Memecoins: The Bubble Has Burst
Revenue on the Pump.fun platform has plummeted by over 70%. Nearly 96% of traders either lost money or earned no more than $500. Developers announced the burning of tokens worth $370 million (36% of supply) to halt the decline. Investors are massively withdrawing liquidity from unregulated instruments, returning to TradFi. The practice of buying assets with no fundamental value has stopped working—the market is becoming safer.
CME Group Defends Its Monopoly
The operator of the Chicago Mercantile Exchange, CME Group, is suing the CFTC over permission granted to the Kalshi platform to launch perpetual futures.
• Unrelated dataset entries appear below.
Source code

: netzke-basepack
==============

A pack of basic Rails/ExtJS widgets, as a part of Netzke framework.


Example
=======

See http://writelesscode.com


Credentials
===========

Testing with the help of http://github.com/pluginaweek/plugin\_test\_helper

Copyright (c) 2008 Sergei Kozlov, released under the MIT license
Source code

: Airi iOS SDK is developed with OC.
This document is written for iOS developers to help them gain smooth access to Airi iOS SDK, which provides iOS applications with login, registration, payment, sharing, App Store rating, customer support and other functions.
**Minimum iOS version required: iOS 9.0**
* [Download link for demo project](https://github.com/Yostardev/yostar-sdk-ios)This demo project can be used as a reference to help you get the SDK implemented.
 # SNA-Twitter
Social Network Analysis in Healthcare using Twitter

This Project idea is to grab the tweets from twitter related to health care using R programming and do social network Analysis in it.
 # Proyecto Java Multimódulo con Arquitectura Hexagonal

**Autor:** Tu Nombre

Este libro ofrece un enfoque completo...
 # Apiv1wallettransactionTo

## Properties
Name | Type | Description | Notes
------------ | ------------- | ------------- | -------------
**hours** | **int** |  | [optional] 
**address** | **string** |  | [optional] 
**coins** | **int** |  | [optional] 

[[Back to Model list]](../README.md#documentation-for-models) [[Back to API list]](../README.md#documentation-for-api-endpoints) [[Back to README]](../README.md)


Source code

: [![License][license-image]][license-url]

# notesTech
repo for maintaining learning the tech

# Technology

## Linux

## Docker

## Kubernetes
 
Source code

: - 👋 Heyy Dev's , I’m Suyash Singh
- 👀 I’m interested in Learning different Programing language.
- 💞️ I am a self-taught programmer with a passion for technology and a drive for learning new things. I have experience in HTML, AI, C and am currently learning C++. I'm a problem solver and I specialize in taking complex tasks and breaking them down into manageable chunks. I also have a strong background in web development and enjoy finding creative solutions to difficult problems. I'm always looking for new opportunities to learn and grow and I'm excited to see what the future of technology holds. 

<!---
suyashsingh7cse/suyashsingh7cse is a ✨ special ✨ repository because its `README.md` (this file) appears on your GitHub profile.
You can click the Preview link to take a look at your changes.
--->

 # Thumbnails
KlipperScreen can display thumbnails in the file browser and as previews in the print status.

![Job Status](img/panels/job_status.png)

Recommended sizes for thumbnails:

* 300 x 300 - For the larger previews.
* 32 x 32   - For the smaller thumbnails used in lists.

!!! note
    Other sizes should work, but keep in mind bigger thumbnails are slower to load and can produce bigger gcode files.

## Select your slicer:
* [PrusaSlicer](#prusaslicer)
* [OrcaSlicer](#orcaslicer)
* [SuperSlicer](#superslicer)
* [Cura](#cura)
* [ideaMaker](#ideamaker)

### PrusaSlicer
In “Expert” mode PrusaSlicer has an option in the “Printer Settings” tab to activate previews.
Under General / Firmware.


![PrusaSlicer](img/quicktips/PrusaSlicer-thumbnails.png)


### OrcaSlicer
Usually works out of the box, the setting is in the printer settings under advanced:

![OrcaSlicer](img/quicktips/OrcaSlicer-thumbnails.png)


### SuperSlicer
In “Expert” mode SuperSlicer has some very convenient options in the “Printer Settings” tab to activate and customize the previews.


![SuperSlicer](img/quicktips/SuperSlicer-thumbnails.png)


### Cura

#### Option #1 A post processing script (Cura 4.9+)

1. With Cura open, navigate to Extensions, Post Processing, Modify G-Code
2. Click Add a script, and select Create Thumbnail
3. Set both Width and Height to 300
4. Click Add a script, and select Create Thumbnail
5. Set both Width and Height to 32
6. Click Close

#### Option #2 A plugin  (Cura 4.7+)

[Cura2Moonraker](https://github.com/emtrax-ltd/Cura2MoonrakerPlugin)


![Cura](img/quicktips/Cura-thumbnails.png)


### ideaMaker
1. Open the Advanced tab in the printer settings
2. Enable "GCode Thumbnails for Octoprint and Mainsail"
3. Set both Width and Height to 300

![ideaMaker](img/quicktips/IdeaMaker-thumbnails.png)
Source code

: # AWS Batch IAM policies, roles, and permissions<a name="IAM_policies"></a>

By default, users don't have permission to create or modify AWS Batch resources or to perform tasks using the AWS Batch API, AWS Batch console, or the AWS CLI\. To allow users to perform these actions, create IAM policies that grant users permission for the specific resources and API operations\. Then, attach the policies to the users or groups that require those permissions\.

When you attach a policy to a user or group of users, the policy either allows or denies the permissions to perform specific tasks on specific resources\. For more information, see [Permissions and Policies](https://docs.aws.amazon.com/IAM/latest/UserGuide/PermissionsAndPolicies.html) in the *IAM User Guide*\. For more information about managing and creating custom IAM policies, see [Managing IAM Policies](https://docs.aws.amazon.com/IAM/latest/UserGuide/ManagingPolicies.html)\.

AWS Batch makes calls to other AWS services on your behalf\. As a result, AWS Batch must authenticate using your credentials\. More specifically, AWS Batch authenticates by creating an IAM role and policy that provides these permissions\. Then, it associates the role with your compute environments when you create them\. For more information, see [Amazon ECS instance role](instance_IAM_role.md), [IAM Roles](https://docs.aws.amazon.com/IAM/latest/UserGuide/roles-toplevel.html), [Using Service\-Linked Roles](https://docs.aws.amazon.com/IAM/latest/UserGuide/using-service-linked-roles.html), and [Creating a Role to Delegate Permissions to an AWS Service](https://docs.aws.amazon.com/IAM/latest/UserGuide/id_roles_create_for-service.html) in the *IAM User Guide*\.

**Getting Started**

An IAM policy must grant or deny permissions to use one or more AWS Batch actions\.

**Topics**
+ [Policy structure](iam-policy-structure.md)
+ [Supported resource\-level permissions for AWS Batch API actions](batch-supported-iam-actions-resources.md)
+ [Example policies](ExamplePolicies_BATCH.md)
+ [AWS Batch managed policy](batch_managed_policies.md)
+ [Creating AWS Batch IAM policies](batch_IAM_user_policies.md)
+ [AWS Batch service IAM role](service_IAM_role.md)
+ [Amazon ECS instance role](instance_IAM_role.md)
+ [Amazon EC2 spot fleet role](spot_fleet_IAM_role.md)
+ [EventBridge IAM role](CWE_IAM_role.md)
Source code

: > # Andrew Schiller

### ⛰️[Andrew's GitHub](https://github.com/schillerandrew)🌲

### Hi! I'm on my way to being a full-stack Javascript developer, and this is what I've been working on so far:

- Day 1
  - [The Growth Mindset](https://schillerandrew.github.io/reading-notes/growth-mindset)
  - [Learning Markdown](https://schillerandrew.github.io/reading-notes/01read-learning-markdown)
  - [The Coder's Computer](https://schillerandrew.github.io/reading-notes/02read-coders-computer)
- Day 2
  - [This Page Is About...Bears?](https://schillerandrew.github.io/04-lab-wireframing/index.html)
Formally, this is under the pretext of investor protection, but in reality, it is about defending a monopoly on benchmarks. Similar actions are being observed from ICE, which demands "equal rules" due to the rise of Hyperliquid.
Privacy of Correspondence Under Threat
The UK is preparing a law for a complete ban on social media for citizens under 16, while the EU is pushing for mass scanning of private messages. Pavel Durov rightly notes: the forced abandonment of end-to-end encryption will not stop criminals but will make ordinary citizens and corporate bank networks vulnerable.
My analysis: Weakening encryption is a direct threat to the entire crypto infrastructure. If users lose privacy, decentralized services will become the only refuge.